So how's that for a rebound?
After losing the night before to the Edmonton Oilers in a horrific manner, the P.K. Subban-less Canadiens were in New Jersey to take on the Devils last night. Coach Martin, clearly unhappy with the play of his young defensive stud, benched Subban in favour of Yannick Weber.
While this was a bit of a shocking move for most fans, the Canadiens didn't seem to miss a beat. If they did think about it, his benching only served as motivation as they scored twice before the game was even two minutes old.
Brian Gionta potted the rebound on a Roman Hamrlik shot 11 seconds in and Lars Eller made it 2-0 at the 1:38 mark of the first. That was all she wrote for Johan Hedberg as the Devils pulled him in favour of Mike McKenna. Keep in mind that Jersey was already shorthanded in the net with perennial Hab-killer, Martin Brodeur, sidelined with an elbow injury.
The Devils were able to sparsely apply pressure at times during the game but, overall, were not really able to muster much offense. This is not really surprising when you consider that they are last in the league in goals with 46 in 25 games.
Aside from their offensive woes, the Devils just looked like a flat, emotionless team. Most of the night, they seemed as if they were just going through the motions. While they did have a few decent scoring chances overall, they really didn't put up much of a fight.
As has been the case since the beginning of the season, when they did have a chance to score, Price was there to shut the door.
Final score: Habs 5, Devils 1
Habs' scorers: Brian Gionta (8), Lars Eller (2), Tom Pyatt (1), Scott Gomez (4), Benoit Pouliot (6).
Devils' scorers: Jason Arnott (9)
Three stars: 1. Lars Eller, 2. Brian Gionta, 3. Carey Price
1. Price continues to anchor this team.
Win, lose or draw, Carey Price continues to be the Habs' MVP. Last night's game against the Devils is one of the easier wins of his career to say the least, but the Devils still had several excellent scoring chances. And, in each case, Price was there to make the save.
There were moments in particular where sloppy play by the Canadiens would lead to a partial break or an odd man advantage for the Devils. Last year, Price would have let those shots in, deflating his team in the process and starting a downward spiral that would more often than not lead to a loss.
This year however, Price continues to make those key saves game in and game out, masking some of the flaws in the Canadiens' game in the process.
2. Lars Eller and Benoit Pouliot are starting to develop chemistry.
Eller scored his second goal of the season only 1:38 into the first period on a beautiful individual effort. While the goal was weak and Johan Hedberg would have stopped it if his skate was firmly against the post, it illustrates the incredible skill this kid has.
On the play, Eller picked up the puck in the neutral zone and turned on his after burners. He beat the Devils' defender with speed to the outside, then swooped behind the net for the wrap-around, which he stuffed past the aforementioned Hedberg to make it 2-0.
Along with his linemates Benoit Pouliot and Mathieu Darche, the Habs' third line is starting to develop some nice chemistry. Eller and Pouliot in particular look like they are starting to understand each other’s playing styles and, as such, are able to create more scoring chances. Given the offensive capabilities of both players, they form a duo that should be able to provide key secondary scoring for the Habs going forward.
Eller is gaining more and more confidence each game and looks like the prime candidate to try out as the second line center, should the coaching staff decide to make a change.

— Written task 1 —
Return, line for line and unchanged, everything in the listing from the line containing "Métrica | Valor |" down to the line containing "### ✅ Tokens encontrados (266)", with both of those lines included.

— Extracted information —
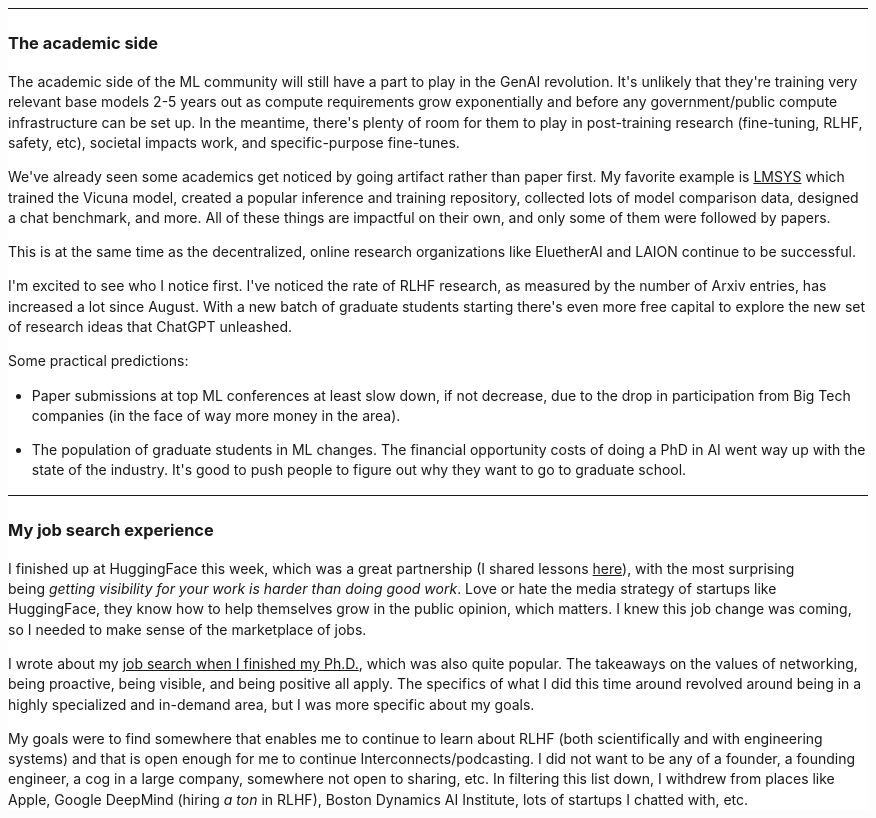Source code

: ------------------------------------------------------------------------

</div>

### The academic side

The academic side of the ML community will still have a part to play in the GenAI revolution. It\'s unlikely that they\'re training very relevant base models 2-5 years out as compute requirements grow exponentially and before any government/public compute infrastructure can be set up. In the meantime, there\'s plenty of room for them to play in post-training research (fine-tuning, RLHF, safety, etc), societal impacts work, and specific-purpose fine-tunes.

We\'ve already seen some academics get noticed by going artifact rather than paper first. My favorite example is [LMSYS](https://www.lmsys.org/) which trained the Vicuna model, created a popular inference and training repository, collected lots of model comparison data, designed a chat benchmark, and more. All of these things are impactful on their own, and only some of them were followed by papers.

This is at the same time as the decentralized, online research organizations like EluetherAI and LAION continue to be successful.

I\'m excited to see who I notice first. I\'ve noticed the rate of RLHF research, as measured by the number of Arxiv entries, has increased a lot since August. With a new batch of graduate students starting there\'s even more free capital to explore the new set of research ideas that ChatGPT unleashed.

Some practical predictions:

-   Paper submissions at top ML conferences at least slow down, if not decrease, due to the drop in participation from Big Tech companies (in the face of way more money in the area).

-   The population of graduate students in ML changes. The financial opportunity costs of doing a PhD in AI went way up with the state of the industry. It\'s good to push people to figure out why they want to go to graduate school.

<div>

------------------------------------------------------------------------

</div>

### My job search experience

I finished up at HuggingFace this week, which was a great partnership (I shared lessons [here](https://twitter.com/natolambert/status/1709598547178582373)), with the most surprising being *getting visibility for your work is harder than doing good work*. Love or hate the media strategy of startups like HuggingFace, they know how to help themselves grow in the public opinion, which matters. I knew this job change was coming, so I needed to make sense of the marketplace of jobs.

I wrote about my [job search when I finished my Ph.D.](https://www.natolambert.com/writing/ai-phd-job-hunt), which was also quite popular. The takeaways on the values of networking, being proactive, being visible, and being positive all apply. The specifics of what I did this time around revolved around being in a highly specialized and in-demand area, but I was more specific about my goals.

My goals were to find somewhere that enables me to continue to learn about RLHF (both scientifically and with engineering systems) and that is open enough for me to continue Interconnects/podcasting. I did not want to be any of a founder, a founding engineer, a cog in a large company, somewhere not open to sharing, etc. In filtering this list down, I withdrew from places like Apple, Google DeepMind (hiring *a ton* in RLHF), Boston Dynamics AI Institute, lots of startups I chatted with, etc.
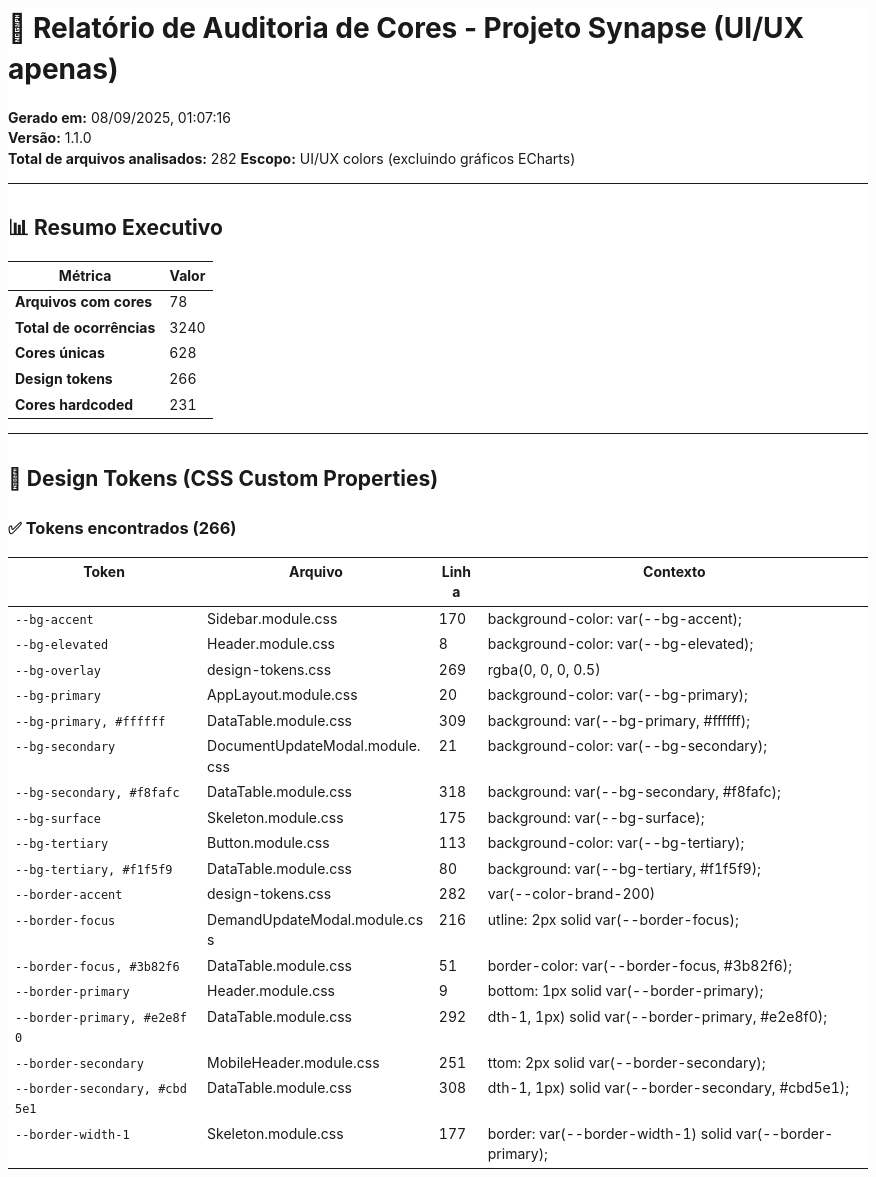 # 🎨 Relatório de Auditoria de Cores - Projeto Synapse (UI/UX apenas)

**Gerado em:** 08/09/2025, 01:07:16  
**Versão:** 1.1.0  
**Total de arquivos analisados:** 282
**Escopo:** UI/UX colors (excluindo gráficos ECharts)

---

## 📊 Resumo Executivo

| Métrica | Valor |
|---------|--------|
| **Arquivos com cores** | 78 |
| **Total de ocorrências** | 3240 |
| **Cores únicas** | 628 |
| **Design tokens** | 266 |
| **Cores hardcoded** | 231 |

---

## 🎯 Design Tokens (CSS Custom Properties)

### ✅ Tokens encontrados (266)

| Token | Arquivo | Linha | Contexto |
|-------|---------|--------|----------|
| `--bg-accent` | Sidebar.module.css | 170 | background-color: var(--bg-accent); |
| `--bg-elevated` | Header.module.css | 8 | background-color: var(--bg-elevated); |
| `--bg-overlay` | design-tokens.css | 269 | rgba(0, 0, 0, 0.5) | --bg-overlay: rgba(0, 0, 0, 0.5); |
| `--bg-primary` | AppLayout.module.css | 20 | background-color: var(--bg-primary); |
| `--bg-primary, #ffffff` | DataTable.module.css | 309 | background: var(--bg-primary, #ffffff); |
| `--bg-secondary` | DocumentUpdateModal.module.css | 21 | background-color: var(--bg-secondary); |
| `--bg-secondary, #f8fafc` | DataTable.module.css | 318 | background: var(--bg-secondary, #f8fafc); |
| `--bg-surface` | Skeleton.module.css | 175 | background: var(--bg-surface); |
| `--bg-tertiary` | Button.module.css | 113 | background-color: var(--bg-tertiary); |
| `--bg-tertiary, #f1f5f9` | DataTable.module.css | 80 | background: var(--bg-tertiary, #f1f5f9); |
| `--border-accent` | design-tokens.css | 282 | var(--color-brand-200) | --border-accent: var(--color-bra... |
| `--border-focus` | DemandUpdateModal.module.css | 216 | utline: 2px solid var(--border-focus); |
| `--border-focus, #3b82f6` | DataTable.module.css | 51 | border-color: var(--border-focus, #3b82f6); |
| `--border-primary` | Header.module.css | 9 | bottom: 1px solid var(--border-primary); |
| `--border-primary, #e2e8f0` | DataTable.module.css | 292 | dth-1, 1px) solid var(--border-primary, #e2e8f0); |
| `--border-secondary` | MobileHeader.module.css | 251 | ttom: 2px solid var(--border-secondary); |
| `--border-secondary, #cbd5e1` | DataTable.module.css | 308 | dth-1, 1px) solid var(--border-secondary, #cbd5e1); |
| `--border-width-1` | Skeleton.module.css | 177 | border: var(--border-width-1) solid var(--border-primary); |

* * *

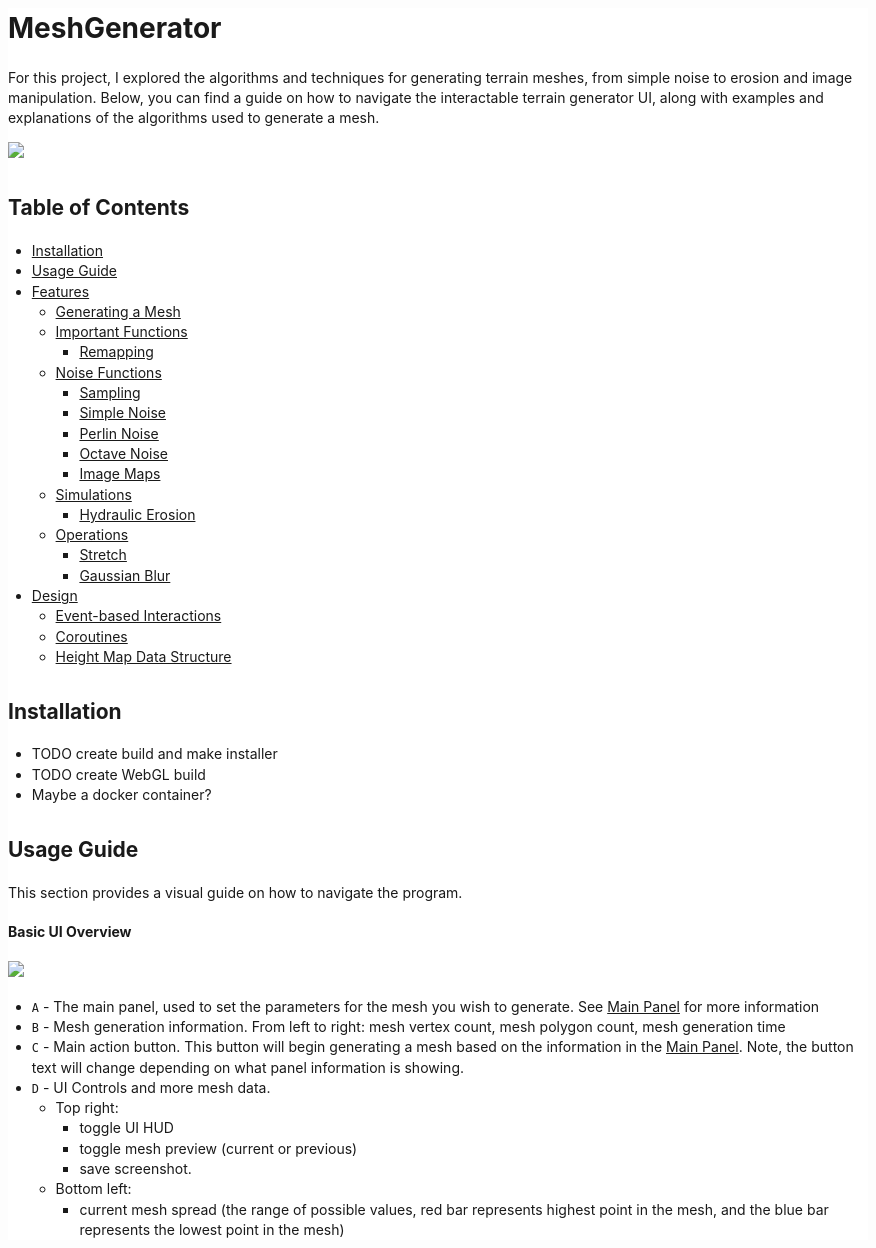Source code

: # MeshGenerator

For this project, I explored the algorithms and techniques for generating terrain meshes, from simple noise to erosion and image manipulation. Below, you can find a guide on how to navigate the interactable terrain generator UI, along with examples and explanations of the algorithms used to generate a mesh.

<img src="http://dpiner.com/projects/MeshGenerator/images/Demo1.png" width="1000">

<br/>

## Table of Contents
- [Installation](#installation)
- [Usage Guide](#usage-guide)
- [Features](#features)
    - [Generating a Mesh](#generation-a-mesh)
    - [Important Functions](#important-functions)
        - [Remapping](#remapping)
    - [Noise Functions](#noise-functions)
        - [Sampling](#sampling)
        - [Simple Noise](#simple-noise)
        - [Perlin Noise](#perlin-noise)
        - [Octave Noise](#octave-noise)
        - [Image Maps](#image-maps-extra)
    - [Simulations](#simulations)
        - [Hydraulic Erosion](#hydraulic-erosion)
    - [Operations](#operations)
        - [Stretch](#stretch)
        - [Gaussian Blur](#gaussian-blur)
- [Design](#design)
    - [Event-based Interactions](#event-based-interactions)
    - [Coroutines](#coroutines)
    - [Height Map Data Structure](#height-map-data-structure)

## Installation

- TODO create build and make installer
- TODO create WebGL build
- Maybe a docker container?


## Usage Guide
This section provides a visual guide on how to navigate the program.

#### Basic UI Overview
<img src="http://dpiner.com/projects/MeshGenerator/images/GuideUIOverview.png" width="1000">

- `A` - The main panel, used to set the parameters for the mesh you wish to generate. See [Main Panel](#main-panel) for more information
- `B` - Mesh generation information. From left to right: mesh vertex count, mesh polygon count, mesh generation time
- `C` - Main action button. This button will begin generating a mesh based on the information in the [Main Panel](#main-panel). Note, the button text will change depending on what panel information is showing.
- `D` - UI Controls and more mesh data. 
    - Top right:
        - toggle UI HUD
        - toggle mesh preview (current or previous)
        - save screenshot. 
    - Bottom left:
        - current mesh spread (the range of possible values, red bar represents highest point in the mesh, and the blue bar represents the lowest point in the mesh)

— Written task 2 —
Retype everything in the hockey game recap from "As has been" down to "Jason Arnott (9)" without any changes.

— Worked solution 1 —
| Métrica | Valor |
|---------|--------|
| **Arquivos com cores** | 78 |
| **Total de ocorrências** | 3240 |
| **Cores únicas** | 628 |
| **Design tokens** | 266 |
| **Cores hardcoded** | 231 |

---

## 🎯 Design Tokens (CSS Custom Properties)

### ✅ Tokens encontrados (266)

— Worked solution 2 —
As has been the case since the beginning of the season, when they did have a chance to score, Price was there to shut the door.
Final score: Habs 5, Devils 1
Habs' scorers: Brian Gionta (8), Lars Eller (2), Tom Pyatt (1), Scott Gomez (4), Benoit Pouliot (6).
Devils' scorers: Jason Arnott (9)